Now, as I read the first book, there was a storm developing in the back of my mind. Something was bothering me and it took probably two thirds of the first book before I realized what the problems were.

While the kernel of his story was intriguing, and some what original, Stackpole didn't give enough detail where it counted. While he would spend sentence after sentence on the description of a characters clothing, it took me seven hundred pages to fully realize that Resolute, the elf that kidnapped Will way back in the beginning, wore his hair in a tall, spiked mohawk. The bad guys, in my imagination, where a kinda colored blur. The grunt soldiers were this kinda black dog/monkey/cat shape and the evil "lieutenants" where a kinda bird like white shape. And it was like that with many things.

The other problem was his voice. How he wrote, was convoluted. It was like being told to go stand on the X and being shown into a room where there was a giant path painted in white on the floor, ever spiraling towards the X at the center and the only thing that prevented me from crossing all the white lines and gaining the X in three simple strides where the instructions: please stay on the path.

Pointless.

Frustrating.

Another problem was his relentless repetition. It drives me to distraction when an author repeats himself, repeatedly (ha!) And I don’t mean the sharing of information between characters within the dialogue. Understandably, if Joe didn’t see what Frank saw, then Joe has to learn of it somehow. I am referencing when the author repeats himself in the narrative, with stenographic detail, time after time after time. I don’t need to be told five times that Slim is six feet four inches tall, and covered in three hundred pounds of finely chiseled muscles (by way of example). I’m smarter than that. And if I’m not, I CAN always look back.

And the third thing that bothered me, was that the series was portrayed as medieval. But no one behaved midieval-esque. Now, I know what you’re asking: How do YOU know what medieval behavior is like? Where you alive back then? Do you have a time machine Mr. No-Published Critic? Do you go back and perform clandestine StarTrekian studies of primitive cultures?

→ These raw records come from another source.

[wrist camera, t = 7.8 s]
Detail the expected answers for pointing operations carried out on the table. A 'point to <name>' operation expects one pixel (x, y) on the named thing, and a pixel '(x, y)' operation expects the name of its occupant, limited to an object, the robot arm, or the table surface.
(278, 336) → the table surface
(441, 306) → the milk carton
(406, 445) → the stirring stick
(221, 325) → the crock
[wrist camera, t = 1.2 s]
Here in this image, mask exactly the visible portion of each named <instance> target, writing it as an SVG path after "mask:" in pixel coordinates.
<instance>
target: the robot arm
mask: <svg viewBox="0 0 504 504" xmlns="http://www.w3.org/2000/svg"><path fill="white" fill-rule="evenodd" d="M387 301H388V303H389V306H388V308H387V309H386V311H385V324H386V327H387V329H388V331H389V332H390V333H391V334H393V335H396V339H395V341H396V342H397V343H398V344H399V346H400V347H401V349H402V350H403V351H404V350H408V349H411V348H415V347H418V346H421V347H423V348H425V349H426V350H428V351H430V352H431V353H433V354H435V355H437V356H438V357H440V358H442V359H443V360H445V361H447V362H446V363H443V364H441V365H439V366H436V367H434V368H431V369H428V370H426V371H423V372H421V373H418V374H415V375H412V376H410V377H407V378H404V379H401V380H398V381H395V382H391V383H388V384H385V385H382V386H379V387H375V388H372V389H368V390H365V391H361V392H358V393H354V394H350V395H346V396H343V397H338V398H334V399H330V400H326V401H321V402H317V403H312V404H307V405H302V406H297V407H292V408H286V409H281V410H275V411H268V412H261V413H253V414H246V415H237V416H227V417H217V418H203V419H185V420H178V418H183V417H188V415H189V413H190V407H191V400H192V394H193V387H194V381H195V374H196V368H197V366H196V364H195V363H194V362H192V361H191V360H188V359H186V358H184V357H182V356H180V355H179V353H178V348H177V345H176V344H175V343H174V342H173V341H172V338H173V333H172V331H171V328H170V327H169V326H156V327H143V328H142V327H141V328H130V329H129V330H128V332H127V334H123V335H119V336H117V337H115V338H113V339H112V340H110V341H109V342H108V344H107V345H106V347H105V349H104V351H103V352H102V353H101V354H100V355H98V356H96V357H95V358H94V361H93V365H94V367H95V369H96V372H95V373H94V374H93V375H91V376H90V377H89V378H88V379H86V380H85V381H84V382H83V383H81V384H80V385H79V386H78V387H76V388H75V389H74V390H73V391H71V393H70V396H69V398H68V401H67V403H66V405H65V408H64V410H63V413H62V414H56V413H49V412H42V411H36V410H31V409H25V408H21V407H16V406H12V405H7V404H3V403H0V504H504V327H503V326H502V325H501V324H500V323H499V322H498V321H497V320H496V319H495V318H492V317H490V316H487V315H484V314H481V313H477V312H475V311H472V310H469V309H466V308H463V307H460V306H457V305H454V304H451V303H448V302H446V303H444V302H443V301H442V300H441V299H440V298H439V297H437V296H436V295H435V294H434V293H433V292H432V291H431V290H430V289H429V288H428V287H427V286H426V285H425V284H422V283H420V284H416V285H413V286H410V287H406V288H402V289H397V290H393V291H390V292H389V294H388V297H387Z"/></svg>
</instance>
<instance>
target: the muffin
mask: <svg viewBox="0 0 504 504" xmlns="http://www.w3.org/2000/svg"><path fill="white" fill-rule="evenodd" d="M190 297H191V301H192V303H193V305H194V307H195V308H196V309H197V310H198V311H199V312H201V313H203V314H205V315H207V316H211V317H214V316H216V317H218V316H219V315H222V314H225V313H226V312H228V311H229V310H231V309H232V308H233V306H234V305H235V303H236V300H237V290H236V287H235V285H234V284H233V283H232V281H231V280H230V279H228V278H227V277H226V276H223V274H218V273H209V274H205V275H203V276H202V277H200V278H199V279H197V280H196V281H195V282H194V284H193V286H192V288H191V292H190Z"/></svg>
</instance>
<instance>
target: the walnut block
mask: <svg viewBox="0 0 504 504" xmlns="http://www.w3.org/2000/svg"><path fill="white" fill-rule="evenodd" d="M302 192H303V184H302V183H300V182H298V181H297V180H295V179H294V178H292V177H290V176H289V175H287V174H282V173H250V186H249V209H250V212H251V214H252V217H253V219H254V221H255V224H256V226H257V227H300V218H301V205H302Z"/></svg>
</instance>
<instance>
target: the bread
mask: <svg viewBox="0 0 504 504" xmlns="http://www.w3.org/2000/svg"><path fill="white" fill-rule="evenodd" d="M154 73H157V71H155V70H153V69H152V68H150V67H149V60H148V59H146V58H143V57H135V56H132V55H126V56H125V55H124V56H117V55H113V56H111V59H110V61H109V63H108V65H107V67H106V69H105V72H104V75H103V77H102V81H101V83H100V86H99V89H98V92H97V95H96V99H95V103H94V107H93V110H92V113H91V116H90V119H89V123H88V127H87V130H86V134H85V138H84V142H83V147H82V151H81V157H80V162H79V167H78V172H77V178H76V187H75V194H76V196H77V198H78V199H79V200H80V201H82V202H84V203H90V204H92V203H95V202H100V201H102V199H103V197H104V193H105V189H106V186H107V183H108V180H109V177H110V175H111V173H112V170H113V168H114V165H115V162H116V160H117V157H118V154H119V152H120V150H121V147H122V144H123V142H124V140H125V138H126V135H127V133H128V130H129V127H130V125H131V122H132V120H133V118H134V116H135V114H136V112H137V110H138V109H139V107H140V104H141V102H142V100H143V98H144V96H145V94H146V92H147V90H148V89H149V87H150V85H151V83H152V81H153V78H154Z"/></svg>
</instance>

No. But I do know this: they didn’t behave like people do now. A fifteen year old in, say, 1200 was half way to the grave. If it was a girl, she was probably married off. If it was a boy, he was probably looking pretty seriously at getting married and in either case they not only had the ability to function as adults, but many times where expected to. Not so in Stackpole's universe. Teenagers acted like modern spoiled rich kids. Even the characters that were supposed to be hundreds of years old, didn’t behave like it.

To be continued . . .

1 comment:

Lady Dvora said...

THAT is one thing that always bothers me!
When characters are written with a 21st century view and then put it the 13th, just because you give them the appropriate clothes doesn't make them accurate.